» Assignment: Only the lines of the data below from the one with "thumb ip: (1079, 1018)" through the one with "ring mcp: (1181, 1042)" are wanted. Repeat them exactly.

» Dataset excerpts:
━━━━━━━━

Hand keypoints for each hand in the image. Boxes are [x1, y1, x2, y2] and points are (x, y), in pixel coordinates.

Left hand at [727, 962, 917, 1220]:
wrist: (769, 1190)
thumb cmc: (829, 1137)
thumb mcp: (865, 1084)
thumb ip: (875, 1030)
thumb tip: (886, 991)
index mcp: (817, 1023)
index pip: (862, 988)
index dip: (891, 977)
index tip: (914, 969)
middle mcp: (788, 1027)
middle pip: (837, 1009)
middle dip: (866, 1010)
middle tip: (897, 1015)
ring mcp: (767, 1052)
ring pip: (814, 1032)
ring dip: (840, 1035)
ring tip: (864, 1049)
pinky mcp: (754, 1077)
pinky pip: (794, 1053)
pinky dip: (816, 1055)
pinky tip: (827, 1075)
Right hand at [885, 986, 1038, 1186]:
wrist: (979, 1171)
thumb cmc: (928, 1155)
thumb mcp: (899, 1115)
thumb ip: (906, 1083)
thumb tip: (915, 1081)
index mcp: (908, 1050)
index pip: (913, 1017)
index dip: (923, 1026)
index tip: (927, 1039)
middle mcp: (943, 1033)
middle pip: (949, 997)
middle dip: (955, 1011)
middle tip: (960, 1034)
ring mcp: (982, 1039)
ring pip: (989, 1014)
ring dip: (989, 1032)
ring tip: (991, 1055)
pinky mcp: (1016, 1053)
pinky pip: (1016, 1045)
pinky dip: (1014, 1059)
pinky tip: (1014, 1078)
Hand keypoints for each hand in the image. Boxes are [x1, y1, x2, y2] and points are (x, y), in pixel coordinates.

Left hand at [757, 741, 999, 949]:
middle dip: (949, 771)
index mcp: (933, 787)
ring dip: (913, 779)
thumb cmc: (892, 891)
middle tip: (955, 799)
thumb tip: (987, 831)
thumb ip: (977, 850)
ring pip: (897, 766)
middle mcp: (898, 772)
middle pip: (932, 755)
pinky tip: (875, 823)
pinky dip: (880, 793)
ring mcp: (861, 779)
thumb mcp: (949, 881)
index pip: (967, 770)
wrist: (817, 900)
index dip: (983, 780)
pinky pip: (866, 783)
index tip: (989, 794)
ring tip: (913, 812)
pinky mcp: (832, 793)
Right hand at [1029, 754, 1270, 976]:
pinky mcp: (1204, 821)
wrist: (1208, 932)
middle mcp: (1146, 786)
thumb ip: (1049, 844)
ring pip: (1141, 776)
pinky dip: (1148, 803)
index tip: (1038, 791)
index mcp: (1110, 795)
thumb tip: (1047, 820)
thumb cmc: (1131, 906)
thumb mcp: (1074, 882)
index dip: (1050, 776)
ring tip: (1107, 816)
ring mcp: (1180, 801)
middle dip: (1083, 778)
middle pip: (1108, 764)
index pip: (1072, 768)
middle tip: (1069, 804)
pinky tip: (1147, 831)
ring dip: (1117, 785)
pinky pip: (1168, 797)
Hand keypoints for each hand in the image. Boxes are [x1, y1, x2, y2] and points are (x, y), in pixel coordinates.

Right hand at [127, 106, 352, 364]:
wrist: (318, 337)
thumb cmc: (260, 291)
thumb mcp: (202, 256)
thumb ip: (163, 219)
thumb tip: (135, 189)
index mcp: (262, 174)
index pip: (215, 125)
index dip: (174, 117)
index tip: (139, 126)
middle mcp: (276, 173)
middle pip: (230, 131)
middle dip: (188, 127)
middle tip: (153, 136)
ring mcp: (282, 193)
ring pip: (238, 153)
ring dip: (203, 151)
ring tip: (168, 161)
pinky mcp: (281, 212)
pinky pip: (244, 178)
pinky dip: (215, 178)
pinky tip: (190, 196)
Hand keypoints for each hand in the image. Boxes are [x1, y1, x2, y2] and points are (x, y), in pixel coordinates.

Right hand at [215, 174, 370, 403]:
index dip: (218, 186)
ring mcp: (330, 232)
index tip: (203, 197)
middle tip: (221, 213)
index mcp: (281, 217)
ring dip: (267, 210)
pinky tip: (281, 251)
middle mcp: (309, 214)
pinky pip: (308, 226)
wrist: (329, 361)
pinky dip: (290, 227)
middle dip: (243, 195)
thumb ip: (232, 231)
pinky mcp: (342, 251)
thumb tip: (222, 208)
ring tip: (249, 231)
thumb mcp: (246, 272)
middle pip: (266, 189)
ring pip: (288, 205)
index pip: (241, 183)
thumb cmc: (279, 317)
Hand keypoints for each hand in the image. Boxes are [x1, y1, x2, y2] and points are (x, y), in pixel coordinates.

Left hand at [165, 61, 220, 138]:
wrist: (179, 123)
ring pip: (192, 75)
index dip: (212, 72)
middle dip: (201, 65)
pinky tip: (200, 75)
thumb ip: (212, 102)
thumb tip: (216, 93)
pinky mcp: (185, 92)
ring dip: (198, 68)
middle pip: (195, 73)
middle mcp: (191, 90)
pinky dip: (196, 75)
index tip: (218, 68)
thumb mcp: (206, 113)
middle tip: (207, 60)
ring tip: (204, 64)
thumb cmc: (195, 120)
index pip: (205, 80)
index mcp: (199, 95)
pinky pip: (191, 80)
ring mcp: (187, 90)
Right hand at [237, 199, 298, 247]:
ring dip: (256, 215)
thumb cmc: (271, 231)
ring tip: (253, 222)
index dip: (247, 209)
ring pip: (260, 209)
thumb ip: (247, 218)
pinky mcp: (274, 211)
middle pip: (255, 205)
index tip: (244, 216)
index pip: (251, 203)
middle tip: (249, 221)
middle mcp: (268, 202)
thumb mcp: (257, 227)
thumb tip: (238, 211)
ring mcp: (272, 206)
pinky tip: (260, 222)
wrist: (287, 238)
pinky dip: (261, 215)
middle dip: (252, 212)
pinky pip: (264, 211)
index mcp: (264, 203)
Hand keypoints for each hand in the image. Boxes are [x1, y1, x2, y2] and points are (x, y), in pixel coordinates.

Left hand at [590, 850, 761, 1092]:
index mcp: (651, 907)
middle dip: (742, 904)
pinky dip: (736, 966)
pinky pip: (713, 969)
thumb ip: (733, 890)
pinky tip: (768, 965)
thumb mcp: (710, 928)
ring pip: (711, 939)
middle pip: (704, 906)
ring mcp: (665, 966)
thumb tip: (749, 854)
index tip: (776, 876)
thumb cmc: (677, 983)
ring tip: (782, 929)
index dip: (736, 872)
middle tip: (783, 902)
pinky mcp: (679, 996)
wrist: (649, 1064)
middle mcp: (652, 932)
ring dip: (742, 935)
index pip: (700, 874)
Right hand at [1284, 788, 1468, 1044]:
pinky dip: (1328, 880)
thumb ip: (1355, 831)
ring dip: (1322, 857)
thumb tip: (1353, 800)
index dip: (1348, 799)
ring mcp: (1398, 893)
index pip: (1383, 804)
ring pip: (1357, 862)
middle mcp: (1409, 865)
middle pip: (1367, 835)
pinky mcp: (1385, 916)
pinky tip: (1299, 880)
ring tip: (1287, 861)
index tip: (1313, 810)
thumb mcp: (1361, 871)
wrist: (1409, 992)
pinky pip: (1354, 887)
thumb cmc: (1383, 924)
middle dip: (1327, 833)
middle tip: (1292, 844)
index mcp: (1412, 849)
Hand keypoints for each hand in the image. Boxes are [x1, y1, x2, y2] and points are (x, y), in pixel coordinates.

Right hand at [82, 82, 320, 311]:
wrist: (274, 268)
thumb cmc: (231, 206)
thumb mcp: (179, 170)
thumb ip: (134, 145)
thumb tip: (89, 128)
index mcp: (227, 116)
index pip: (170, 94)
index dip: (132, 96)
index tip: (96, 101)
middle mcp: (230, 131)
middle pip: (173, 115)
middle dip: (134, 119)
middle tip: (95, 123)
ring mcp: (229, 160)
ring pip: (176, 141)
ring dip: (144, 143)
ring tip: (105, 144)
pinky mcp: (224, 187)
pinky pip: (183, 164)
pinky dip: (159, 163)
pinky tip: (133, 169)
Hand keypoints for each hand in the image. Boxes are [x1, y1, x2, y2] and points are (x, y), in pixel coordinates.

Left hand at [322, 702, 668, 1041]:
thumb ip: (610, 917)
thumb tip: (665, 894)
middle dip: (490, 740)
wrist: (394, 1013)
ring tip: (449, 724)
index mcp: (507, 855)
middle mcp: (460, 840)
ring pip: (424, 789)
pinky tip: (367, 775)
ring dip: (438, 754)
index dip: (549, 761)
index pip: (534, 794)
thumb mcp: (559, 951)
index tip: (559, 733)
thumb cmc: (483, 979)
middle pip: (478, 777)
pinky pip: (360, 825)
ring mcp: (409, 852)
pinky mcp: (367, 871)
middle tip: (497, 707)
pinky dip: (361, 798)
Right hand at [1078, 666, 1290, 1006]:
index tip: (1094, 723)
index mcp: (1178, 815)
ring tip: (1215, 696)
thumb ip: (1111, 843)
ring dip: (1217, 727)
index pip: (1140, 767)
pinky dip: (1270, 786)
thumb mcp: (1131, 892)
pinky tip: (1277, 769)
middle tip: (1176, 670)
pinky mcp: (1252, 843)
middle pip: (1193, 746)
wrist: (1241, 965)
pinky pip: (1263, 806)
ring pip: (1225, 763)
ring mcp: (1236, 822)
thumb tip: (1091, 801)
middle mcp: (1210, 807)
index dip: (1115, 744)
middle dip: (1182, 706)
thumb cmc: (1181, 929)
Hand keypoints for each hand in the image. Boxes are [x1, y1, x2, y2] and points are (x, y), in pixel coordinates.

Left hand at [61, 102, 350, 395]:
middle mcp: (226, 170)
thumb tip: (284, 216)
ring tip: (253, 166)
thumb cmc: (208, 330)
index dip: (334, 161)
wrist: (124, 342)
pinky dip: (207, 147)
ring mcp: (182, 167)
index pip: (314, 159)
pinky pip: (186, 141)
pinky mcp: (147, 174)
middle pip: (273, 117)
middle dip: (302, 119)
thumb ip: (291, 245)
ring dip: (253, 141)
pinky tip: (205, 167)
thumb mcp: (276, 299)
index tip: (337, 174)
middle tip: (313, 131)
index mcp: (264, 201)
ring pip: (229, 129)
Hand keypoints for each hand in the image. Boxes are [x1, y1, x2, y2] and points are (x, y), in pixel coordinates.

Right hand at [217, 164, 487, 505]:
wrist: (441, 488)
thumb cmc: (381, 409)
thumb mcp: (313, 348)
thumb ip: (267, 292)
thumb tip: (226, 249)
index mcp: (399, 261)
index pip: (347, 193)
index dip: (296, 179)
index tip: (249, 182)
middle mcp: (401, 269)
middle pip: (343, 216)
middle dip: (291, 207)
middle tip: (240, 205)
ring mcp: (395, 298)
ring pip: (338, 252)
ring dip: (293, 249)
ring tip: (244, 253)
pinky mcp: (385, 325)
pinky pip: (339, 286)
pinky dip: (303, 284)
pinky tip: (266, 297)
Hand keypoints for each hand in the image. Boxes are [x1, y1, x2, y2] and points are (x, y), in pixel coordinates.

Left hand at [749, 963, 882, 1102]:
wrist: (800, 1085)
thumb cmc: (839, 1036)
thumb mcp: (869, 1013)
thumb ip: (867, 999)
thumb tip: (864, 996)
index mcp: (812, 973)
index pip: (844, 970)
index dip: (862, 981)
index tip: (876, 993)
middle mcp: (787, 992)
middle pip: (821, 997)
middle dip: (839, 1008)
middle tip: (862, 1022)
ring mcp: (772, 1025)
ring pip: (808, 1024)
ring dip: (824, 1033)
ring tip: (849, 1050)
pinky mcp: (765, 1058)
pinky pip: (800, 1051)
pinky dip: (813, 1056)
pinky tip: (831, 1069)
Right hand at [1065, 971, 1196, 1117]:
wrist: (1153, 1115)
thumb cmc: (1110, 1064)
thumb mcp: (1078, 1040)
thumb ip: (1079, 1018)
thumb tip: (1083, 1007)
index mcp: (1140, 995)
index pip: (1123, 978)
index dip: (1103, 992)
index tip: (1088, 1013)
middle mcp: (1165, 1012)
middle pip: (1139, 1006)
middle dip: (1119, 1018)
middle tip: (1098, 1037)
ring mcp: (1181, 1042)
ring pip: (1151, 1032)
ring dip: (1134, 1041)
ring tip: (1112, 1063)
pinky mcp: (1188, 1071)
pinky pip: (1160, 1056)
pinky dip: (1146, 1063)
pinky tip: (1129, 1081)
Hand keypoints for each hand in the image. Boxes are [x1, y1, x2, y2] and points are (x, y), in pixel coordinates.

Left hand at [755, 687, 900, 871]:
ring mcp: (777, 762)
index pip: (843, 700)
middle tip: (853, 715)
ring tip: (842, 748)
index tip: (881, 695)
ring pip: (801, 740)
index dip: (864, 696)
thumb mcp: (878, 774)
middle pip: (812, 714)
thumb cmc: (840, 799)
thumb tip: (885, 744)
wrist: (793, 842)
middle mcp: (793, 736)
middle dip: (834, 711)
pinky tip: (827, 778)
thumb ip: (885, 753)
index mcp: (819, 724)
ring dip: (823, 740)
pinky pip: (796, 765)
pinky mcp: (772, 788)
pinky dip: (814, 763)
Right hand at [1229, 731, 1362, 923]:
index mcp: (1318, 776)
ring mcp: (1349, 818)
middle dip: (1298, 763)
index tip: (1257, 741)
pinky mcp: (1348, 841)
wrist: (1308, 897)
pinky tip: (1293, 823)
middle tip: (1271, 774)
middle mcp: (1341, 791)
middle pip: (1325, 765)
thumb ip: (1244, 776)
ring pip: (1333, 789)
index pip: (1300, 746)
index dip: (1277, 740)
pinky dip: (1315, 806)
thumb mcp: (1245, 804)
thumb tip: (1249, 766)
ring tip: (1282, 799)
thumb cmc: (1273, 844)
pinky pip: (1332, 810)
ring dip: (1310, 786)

━━━━━━━━

» Task output:
thumb ip: (1079, 1018)
thumb tip: (1083, 1007)
index mcp: (1140, 995)
index pip: (1123, 978)
index dip: (1103, 992)
index tip: (1088, 1013)
middle mcp: (1165, 1012)
middle pip: (1139, 1006)
middle dip: (1119, 1018)
middle tip: (1098, 1037)
ring mcp: (1181, 1042)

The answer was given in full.